Caminaron juntos serpenteando las pocas calles del pueblo. Se detuvieron en una casa, que según explicaron, era la de Guillermo. Por suerte Mailén no tuvo que entrar, los esperó afuera. Los dos hombres salieron con botellas de agua fría y le explicaron que nunca hay que adentrarse en el bosque sin agua, porque es muy fácil deshidratarse. Pusieron las botellas en la mochila de Mailén y continuaron camino hasta que llegaron a la maleza. Era tan densa como la que había detrás de la mansión.

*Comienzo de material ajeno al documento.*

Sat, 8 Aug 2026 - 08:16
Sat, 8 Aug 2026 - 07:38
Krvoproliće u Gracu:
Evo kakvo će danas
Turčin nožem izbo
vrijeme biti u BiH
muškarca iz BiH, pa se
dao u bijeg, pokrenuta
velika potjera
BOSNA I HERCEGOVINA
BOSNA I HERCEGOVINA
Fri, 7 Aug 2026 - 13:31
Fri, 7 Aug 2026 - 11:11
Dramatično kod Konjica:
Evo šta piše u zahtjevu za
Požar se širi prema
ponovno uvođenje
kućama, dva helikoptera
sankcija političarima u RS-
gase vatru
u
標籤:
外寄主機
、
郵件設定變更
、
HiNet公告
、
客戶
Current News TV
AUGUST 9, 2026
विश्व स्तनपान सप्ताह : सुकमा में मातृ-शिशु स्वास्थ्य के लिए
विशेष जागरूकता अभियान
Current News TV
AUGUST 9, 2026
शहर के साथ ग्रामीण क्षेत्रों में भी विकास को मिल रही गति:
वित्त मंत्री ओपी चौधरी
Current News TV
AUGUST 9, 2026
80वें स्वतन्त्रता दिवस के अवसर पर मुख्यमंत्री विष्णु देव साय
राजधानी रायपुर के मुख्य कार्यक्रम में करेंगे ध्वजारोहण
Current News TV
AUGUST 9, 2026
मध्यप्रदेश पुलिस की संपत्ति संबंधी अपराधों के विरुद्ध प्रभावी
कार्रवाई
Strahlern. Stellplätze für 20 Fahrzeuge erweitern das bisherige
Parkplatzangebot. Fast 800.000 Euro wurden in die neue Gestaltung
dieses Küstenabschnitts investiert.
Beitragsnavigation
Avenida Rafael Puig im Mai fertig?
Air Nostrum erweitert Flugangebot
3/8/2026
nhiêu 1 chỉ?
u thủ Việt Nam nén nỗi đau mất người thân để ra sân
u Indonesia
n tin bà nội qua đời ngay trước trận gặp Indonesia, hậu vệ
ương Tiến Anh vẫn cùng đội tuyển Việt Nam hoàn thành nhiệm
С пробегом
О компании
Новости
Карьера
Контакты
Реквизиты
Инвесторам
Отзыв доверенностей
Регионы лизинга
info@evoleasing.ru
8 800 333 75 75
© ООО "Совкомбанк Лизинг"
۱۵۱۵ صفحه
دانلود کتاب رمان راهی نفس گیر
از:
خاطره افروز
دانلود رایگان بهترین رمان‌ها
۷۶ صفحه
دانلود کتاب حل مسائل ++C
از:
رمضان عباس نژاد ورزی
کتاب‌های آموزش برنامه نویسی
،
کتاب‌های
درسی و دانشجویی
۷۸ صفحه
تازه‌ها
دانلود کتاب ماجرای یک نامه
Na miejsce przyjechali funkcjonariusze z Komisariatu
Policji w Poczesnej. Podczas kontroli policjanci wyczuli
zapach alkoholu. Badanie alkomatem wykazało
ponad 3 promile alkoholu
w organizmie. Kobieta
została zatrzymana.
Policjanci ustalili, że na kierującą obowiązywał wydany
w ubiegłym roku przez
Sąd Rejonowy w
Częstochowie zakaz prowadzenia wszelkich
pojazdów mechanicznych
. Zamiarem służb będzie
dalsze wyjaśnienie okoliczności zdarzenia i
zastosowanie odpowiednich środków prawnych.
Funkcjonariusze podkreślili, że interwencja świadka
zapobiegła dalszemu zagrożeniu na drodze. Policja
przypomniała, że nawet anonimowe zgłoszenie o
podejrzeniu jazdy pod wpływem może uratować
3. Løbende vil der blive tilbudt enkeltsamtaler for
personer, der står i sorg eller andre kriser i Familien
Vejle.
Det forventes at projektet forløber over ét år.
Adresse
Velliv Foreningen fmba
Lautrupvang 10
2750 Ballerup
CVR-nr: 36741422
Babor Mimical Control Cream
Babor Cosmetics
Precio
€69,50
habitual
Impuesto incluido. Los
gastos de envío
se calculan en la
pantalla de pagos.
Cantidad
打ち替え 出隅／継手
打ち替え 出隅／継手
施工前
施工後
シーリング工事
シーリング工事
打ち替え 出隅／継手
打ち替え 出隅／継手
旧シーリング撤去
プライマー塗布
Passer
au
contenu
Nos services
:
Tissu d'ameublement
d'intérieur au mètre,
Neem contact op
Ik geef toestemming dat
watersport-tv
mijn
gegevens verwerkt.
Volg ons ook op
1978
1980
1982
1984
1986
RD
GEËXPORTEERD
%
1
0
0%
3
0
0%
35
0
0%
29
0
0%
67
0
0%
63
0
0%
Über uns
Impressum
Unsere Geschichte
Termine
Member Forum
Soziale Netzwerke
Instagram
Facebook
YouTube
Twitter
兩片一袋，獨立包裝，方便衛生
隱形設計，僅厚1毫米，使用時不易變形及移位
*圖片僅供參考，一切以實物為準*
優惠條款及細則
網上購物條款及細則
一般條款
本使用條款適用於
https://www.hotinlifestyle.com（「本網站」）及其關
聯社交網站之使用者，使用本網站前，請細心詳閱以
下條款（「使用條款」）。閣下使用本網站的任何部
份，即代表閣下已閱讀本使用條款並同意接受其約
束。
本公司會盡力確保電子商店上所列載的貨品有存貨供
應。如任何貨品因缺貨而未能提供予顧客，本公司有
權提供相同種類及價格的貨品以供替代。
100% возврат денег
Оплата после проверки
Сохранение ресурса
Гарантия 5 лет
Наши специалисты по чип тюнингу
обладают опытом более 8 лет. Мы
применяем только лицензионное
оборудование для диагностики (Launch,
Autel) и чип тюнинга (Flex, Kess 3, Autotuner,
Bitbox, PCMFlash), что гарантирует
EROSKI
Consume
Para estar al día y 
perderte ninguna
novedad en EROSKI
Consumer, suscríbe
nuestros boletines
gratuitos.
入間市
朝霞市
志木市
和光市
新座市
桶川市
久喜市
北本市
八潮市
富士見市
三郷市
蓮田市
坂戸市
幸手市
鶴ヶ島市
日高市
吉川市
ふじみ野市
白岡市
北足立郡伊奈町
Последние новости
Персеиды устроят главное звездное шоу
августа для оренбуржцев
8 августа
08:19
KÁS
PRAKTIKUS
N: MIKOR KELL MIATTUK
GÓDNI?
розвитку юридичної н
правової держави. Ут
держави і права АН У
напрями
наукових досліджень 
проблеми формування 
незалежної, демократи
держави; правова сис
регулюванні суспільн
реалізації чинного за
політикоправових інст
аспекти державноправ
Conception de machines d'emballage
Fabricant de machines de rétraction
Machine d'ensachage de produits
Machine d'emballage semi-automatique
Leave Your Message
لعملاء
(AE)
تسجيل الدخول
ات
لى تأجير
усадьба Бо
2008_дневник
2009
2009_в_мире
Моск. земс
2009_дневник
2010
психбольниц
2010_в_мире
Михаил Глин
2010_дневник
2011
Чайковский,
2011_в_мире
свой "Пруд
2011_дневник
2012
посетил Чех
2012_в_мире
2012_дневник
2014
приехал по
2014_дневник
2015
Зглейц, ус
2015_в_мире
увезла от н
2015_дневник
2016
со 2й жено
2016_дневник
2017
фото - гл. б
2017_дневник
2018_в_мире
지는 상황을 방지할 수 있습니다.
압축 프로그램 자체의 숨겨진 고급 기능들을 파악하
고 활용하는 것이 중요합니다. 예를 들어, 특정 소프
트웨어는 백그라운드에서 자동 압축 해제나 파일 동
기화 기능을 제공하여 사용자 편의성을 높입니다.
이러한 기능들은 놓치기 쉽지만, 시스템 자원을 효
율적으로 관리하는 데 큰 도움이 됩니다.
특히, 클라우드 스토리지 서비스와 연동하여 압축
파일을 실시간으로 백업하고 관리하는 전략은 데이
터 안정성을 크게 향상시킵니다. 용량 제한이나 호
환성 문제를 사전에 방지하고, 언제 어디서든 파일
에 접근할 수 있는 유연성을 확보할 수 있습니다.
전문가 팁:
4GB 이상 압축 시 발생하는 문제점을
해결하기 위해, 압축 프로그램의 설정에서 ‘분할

—Acá estamos en la frontera entre Corrientes y Entre Ríos —comentó Mauricio—, y la gente de la ciudad suele olvidarse que esta zona está llena de bosques muy densos, repletos de animales salvajes. En muchas de estas zonas no hay caminos delimitados, ni carteles para guiarse.

—Vamos, por acá… —dijo Guillermo, mientras se abría paso entre los árboles—. Tené cuidado donde pisás.

Mailén lo siguió y al tercer paso casi se dobla el tobillo, por culpa de la raíz de un árbol. Estuvo a punto de caer, pero Mauricio la sujetó de la cintura con ambas manos.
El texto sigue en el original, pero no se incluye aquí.